CT head showing shunt tip in situ with well-decompressed ventricles. Note the sulci can be seen well
Discussion
Ventriculo-peritoneal shunt is the most commonly performed procedure for the management of hydrocephalus. A wide variety of complications can occur anywhere along its course from the ventricle cranially to the peritoneal cavity caudally.[1] Bowel perforation and anal extrusion of a peritoneal catheter is an unusual complication which was first reported by Wilson and Bertrand in 1966.[15] Till date, to the best of our knowledge, 56 cases of transanal prolapse of distal ventriculoperitoneal shunt catheter have been reported till date.[8,15,16,17,18] Akyuz et al,[19] hypothesized that the catheter tip adheres to the wall of viscera and a constant pressure of the abutting tip along with local inflammatory reaction leads to erosion of the visceral wall and entrance of tip in the lumen. The peristaltic activity of gut carries it all the way down to the anus. Since the inflammation is usually a localized phenomenon, rarely there are any obvious signs of peritonitis.[8,16,17,18] Various other mechanisms have been suggested, including poor general condition of the patient with weakening of the intestinal wall and the stiff end of the shunt tube causing perforation. Because of weak bowel musculature, children are more susceptible to intestinal perforation. We have used Chhabra shunt, the peritoneal end of which is quite soft.

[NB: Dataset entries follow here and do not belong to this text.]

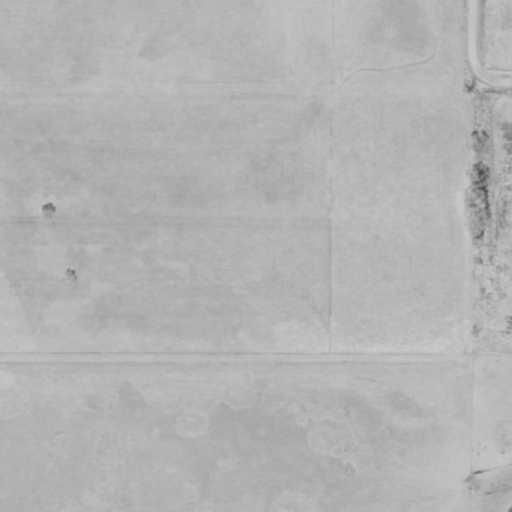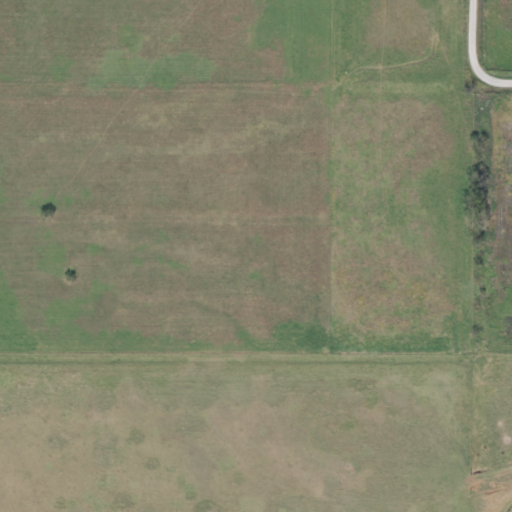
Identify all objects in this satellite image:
road: (474, 51)
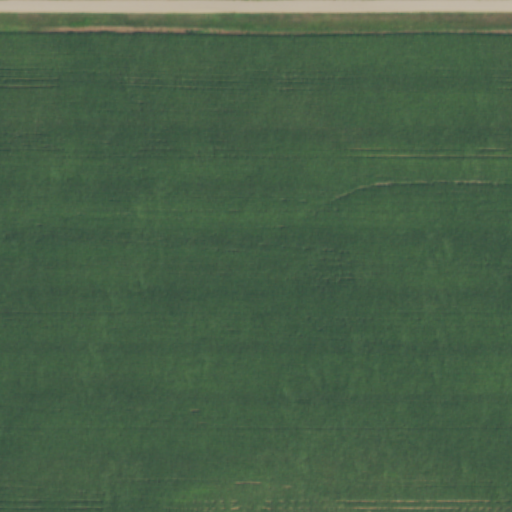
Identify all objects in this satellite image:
road: (497, 0)
road: (256, 1)
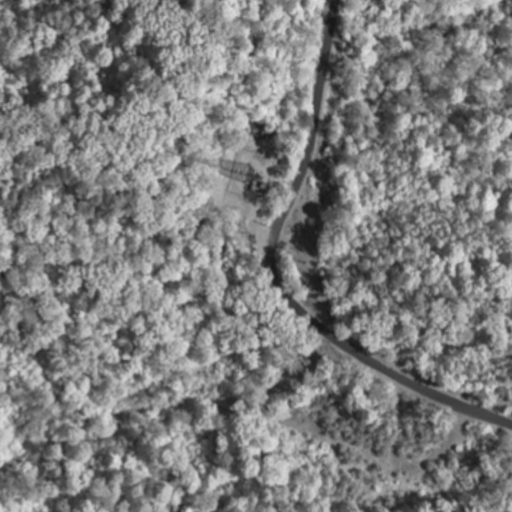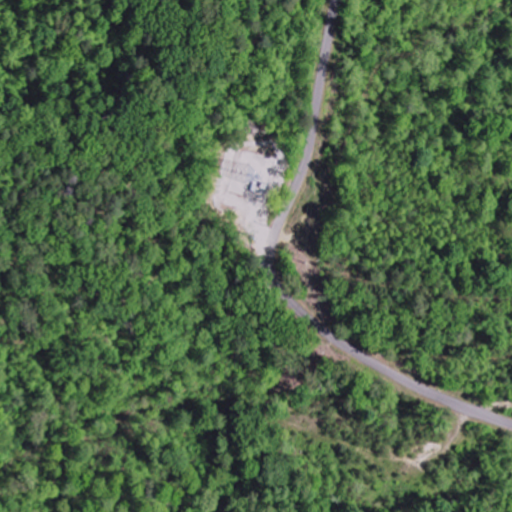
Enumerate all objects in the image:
road: (274, 275)
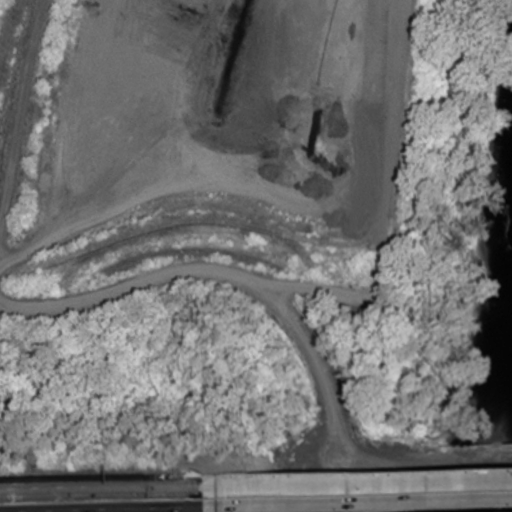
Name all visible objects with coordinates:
road: (17, 126)
road: (180, 273)
road: (469, 480)
road: (322, 483)
road: (109, 488)
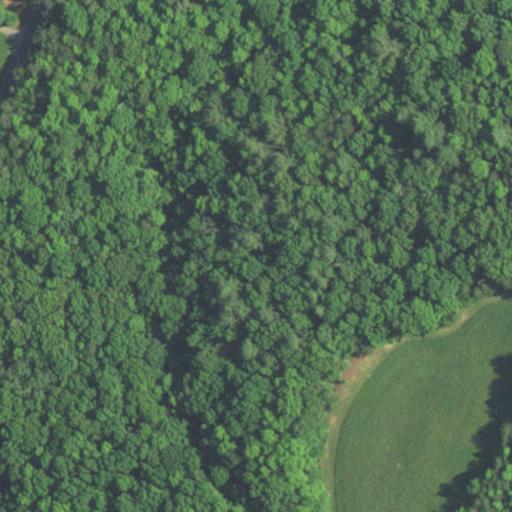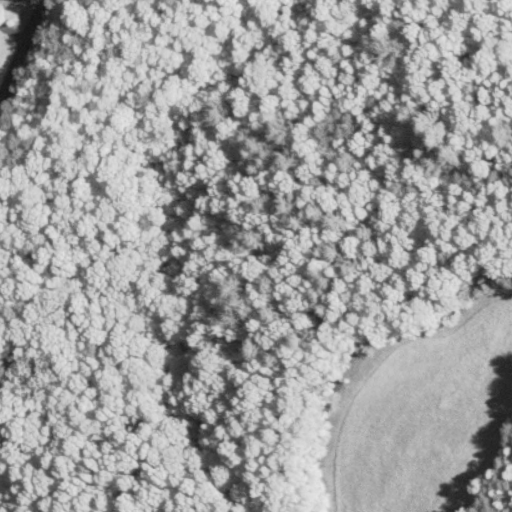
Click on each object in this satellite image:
road: (21, 49)
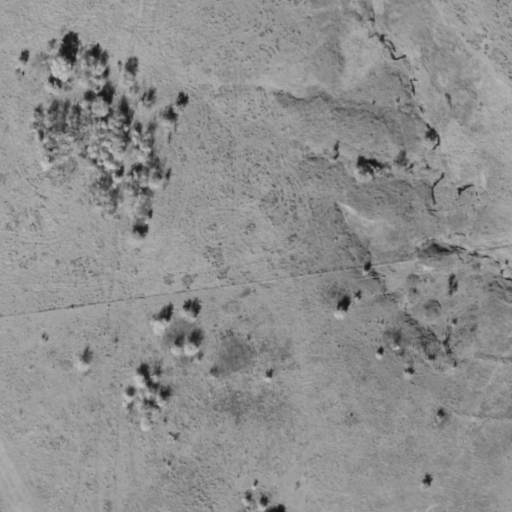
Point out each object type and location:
road: (27, 454)
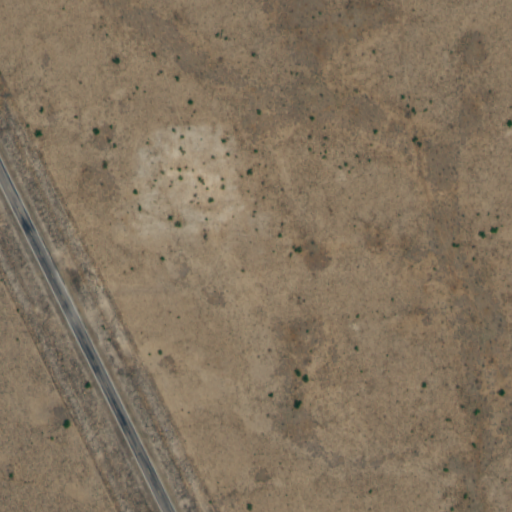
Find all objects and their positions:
road: (87, 336)
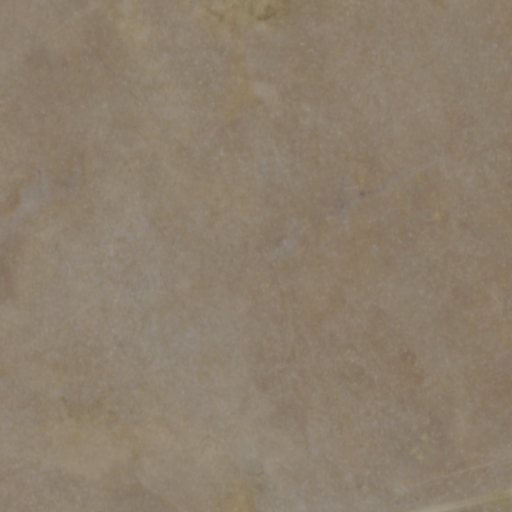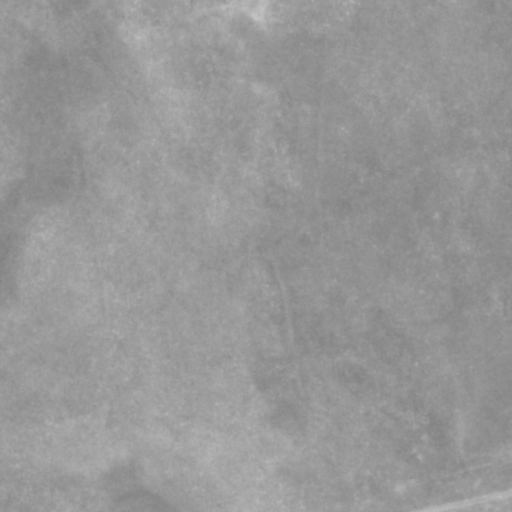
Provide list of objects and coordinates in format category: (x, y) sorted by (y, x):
road: (486, 505)
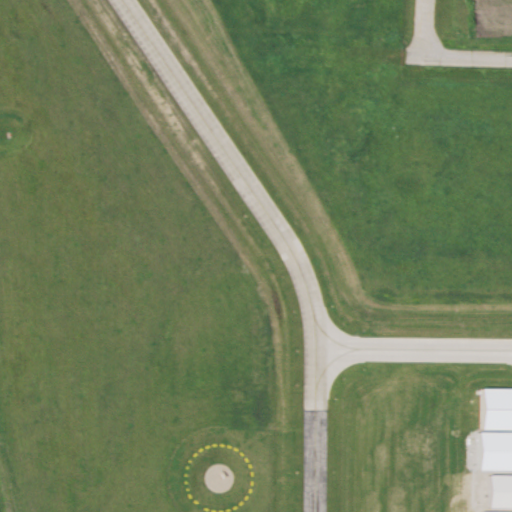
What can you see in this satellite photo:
crop: (490, 18)
road: (421, 29)
road: (466, 59)
airport taxiway: (284, 236)
airport: (249, 262)
crop: (451, 303)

Use of modern soft supple catheters made up of silicone, which may incite a lesser foreign body reaction, has been said to have decreased the incidence of such complications.[19] Use of trocar for placing the abdominal catheter is a blind procedure and has also been found as a causative factor.[20]
The diagnosis is obvious if the shunt tube is found extruding through the anus. The presentation can be in the form of meningitis and the presence of gram-negative or anaerobic unusual organisms should raise the suspicion for further investigations like abdominal CT or upper and lower gastrointestinal tract endoscopy.[21,22] Presence of pneumocephalus on CT head is an indicator of bowel perforation.[23]
Contrast –enhanced CT scan of the head should always be done to look for cerebral abscess that may develop due to retrograde migration of infection to the cranial cavity. The management includes prompt removal of shunt and institution of broad spectrum antibiotics.[18] Cerebral decongestants should be started and a further replacement of shunt on opposite side, if indicated, is to be done after two successive cultures of CSF are sterile. Removal of abdominal extruded end may not require a formal laparotomy. Mobilization of shunt catheter from adhesions of abdominal wound with gentle pull out and dedicated observation for any signs of peritonitis may avoid a major abdominal surgery as in our case.[24] The patient requires a regular follow-up as such patient may develop delayed peritonitis or shunt malfunction at a later date. To avoid contamination of the tract, the distal end should not be pulled back into the abdominal cavity.
Conclusion
Most bowel perforations complicating ventriculo-peritoneal shunting are due to local inflammatory process rather than technical error in catheter placement. Detection is often delayed and abdominal symptoms overlooked until the patient develops shunt malfunction, retrograde cranial infection, or the shunt protrudes through anus. All these conditions should be aggressively managed so as to decrease the morbidity and mortality. Limited initial surgical effort with adequate antibiotic coverage may avoid a major laparotomy for such complication.
Footnotes
Source of Support: Nil
Conflict of Interest: None declared.